(Serious post time. We'll get back to the humor tomorrow, promise)
By now, I'm sure you've heard the big news of the night. Osama Bin Laden is dead- and no, not 'mostly' dead. Miracle Max can't do anything for this S.O.B. I wouldn't say that I'm happy about this development. This isn't the kind of situation that evokes joy. Instead, what I'm feeling is much closer to relief- deep, soul lightening, bone weary relief that this is finally done.
Everyone knows exactly where they were when they realized how the attacks of 9/11 would change our lives. For me, it was lunchtime in my middle school's cafeteria, when I realized that my mother had traveled through the World Trade Center only two hours before the first plane hit. Now what haunts me is her face when she talks about how she watched through her office window as two planes crashed into the New York City skyline. When the trains started running later that day and we picked her up from the station, she got in our car and wouldn't talk about it except to say that her shoes had been ruined. Later, watching footage of the debris that had blackened the air in New York play on every news station, I understood why. My mother still gets nervous when planes fly overhead.

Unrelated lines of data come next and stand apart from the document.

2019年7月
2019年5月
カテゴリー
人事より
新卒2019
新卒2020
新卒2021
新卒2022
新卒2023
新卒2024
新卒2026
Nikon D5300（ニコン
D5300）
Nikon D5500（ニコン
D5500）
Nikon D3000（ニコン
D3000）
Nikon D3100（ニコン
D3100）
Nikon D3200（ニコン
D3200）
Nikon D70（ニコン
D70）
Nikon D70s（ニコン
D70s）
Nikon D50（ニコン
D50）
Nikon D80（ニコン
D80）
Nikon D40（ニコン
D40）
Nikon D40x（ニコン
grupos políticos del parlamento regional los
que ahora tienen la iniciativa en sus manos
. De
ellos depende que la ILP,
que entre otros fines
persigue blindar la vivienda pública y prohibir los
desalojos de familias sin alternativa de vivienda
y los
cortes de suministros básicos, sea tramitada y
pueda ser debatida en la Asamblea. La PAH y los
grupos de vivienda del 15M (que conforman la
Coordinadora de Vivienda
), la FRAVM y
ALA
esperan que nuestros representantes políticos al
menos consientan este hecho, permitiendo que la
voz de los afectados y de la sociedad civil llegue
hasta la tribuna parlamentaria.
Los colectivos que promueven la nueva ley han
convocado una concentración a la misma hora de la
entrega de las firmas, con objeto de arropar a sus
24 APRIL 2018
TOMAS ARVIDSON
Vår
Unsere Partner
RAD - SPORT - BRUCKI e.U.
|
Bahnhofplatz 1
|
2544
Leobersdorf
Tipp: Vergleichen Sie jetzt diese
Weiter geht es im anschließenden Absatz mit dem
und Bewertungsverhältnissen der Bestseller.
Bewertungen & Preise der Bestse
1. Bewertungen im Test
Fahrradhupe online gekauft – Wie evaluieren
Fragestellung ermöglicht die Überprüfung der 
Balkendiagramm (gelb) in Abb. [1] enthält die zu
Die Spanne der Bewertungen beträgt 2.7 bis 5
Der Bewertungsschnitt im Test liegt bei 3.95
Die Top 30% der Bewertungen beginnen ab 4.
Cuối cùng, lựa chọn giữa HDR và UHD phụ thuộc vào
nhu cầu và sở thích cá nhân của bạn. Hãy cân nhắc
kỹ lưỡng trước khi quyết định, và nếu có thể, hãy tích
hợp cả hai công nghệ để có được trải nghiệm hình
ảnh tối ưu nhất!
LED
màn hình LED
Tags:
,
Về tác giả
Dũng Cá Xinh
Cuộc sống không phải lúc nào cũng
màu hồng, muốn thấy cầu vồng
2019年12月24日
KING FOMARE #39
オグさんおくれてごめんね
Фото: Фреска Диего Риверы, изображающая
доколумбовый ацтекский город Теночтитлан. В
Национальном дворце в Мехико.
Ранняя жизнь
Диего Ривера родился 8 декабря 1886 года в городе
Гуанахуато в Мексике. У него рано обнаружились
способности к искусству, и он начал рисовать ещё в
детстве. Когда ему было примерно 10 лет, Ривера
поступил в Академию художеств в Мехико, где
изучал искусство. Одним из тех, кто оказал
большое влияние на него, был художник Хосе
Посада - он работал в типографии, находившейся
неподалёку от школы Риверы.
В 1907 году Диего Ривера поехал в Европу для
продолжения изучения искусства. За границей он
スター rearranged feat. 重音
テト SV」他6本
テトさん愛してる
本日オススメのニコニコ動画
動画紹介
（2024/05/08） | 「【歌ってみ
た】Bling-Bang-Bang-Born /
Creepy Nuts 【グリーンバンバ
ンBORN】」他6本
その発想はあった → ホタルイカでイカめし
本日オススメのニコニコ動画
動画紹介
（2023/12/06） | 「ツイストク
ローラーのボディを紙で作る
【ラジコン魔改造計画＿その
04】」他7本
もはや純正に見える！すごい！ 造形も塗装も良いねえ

I won't lie and tell you I feel any safer now that one of 9/11's biggest perpetrators is dead. I'm not an idiot. As one of my roommates correctly pointed out, Bin Laden is just one man, and undoubtedly others will rise to fill his shoes. There will always be despicable people out there, and far too many are as disgusting, or worse than, Osama Bin Laden. But what it means when the President says that yes, we've got Osama Bin Laden's body, is that in some small measure justice has been done. In a very real way my roomate was incorrect. Bin Laden is not just one of many. He is an example of the very worst that humanity is capable of becoming, and killing him will strike a blow at the heart of Al Qaeda and, to a very limited extent, provide closure for those scarred by 9/11.
There will be retribution. We have to be careful how we treat Bin Laden's death, because there are powers out there that are going to try and turn him into a martyr. I'm sure in the coming days- hell, even the coming hours- we're going to see increased activity from terrorist organizations as they fight in the false name of revenge, or righteousness, or independence. People are going to die both in the West and the Middle East. We'll also have to resist the dangers that lie within ourselves. We have to remember that the victims of 9/11 included Muslims as well as Christians and Jews (etc etc), and that terrorism is universally deadly. As the President said, "Osama Bin Laden was not a Muslin leader. He was a mass murderer of Muslims."
For the moment, however, we can let go of that breath our nation has been holding since 9/11 thrust Bin Laden into the front of our consciousness. Tonight a mass murderer has been destroyed, and damn but it feels good.
As I write the end of this post, I realize that I was wrong when I said that I only feel relief at Bin Laden's death. I see my mother's face, almost 10 years after 9/11, as planes fly overhead and bring her back to that nightmare, and I think that what I feel may be closer to happiness than I thought.